▶ [INSTRUCTION A]
According to the college football article, which two teams played the first college football game in 1869?

How Did We Get Here? A Look Into Crowning College Football's National Champion Through the Years

Over the past 151 years, college football has been an integral part of American society. Entire economies are dependent on how many people show up to the stadium on Saturdays. Identities are formed based on the school you choose to support. Even families have divides based on which state school brother A went to verses which state school brother B went to.


In the ven diagram of arguing and college football, smack in the middle lies a simple question:


Who is the national champion?


In a sport that is rooted in regionalism, finding a consensus national champion is a very difficult task. In this piece, we will explore the different era of college football, and explore how the time period, technology, and regional bias had an effect on determining the best college football team in the nation.


The first college football game was played in 1869 between Rutgers and Princeton. It was actually very easy to determine who the national champion was this year because there were only two teams. Princeton won the first game, while Rutgers won the second. Thus giving us our first split champions.

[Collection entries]
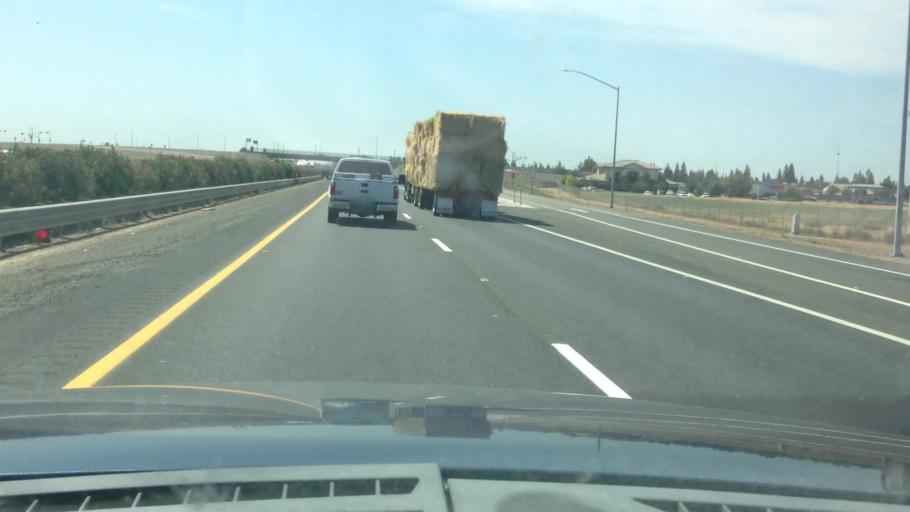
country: US
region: California
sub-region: Tulare County
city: Tulare
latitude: 36.2424
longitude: -119.3452
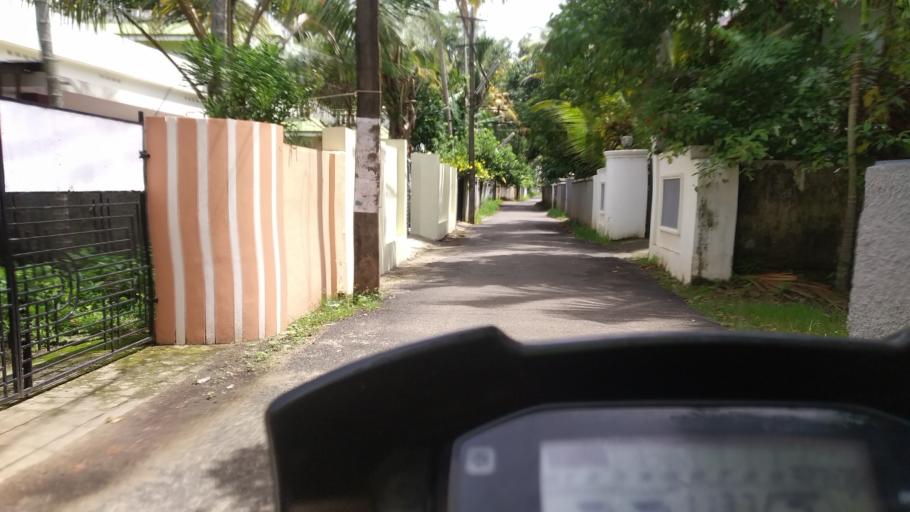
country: IN
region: Kerala
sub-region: Ernakulam
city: Elur
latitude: 10.0821
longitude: 76.2120
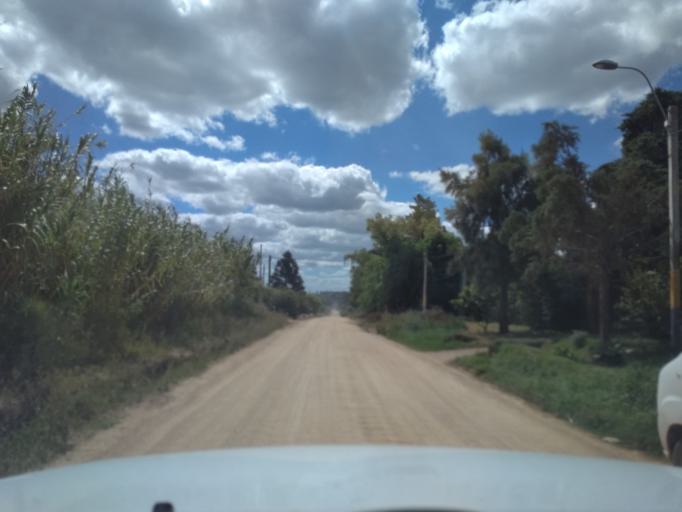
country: UY
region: Canelones
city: Colonia Nicolich
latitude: -34.8298
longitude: -55.9915
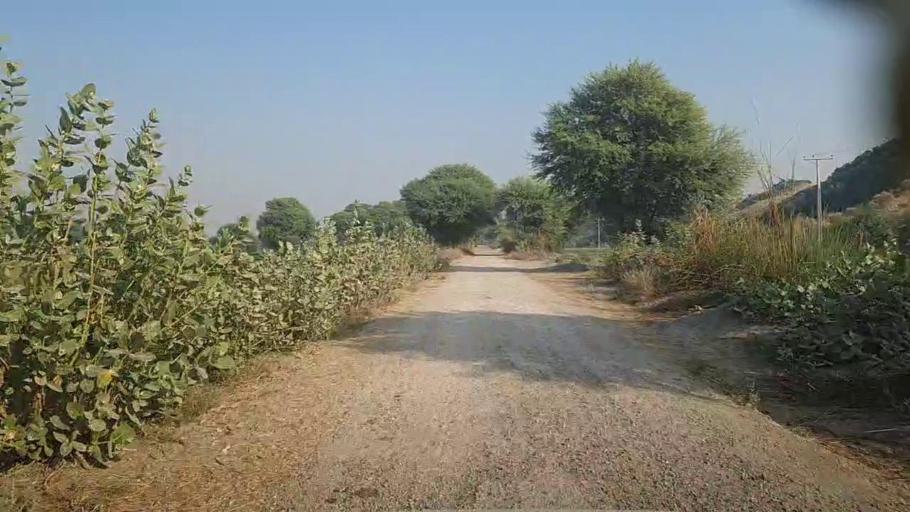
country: PK
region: Sindh
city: Karaundi
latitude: 26.7661
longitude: 68.4766
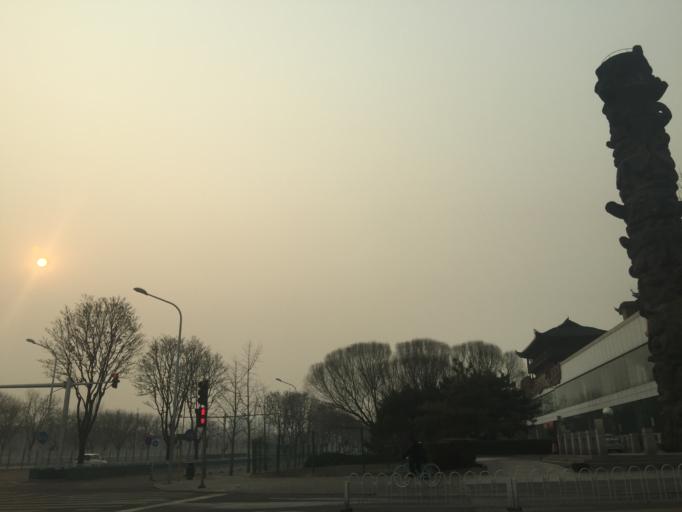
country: CN
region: Beijing
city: Datun
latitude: 39.9813
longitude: 116.3868
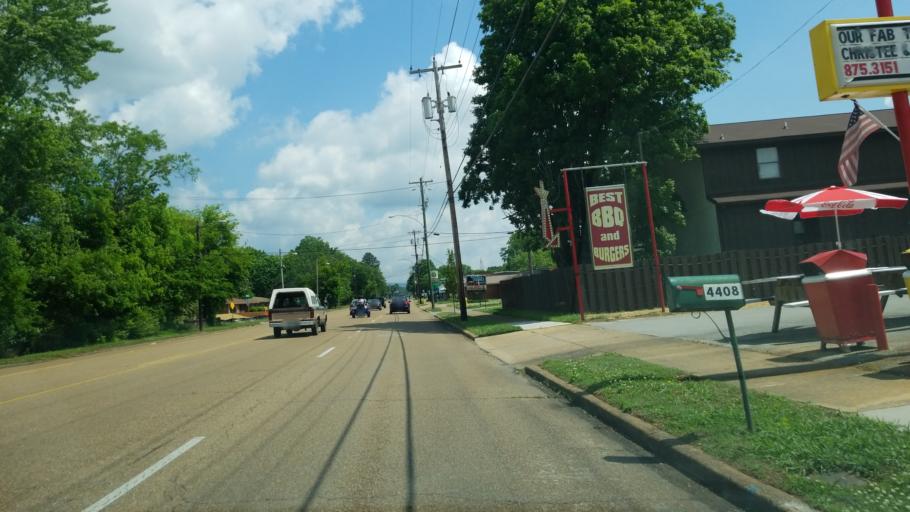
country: US
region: Tennessee
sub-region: Hamilton County
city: Red Bank
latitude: 35.1273
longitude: -85.2843
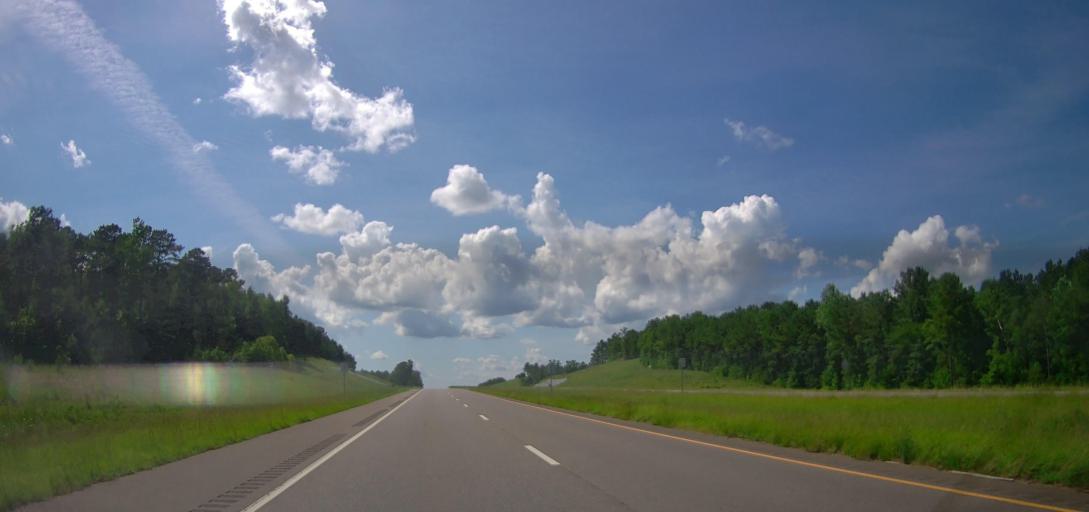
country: US
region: Alabama
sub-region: Pickens County
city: Reform
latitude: 33.3565
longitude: -87.9675
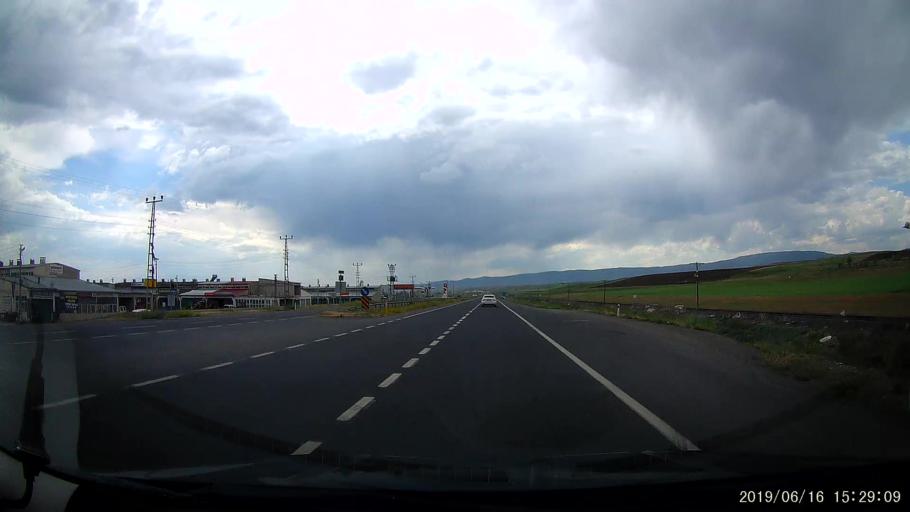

▶ [INSTRUCTION B]
Reproduce the rows from the line containing "latitude: 26.7661" through the end of the rows, leaving out the pictures.

▶ [EXERCISE RESPONSE A]
Rutgers and Princeton.

▶ [EXERCISE RESPONSE B]
latitude: 26.7661
longitude: 68.4766
country: CN
region: Beijing
city: Datun
latitude: 39.9813
longitude: 116.3868
country: US
region: Tennessee
sub-region: Hamilton County
city: Red Bank
latitude: 35.1273
longitude: -85.2843
country: US
region: Alabama
sub-region: Pickens County
city: Reform
latitude: 33.3565
longitude: -87.9675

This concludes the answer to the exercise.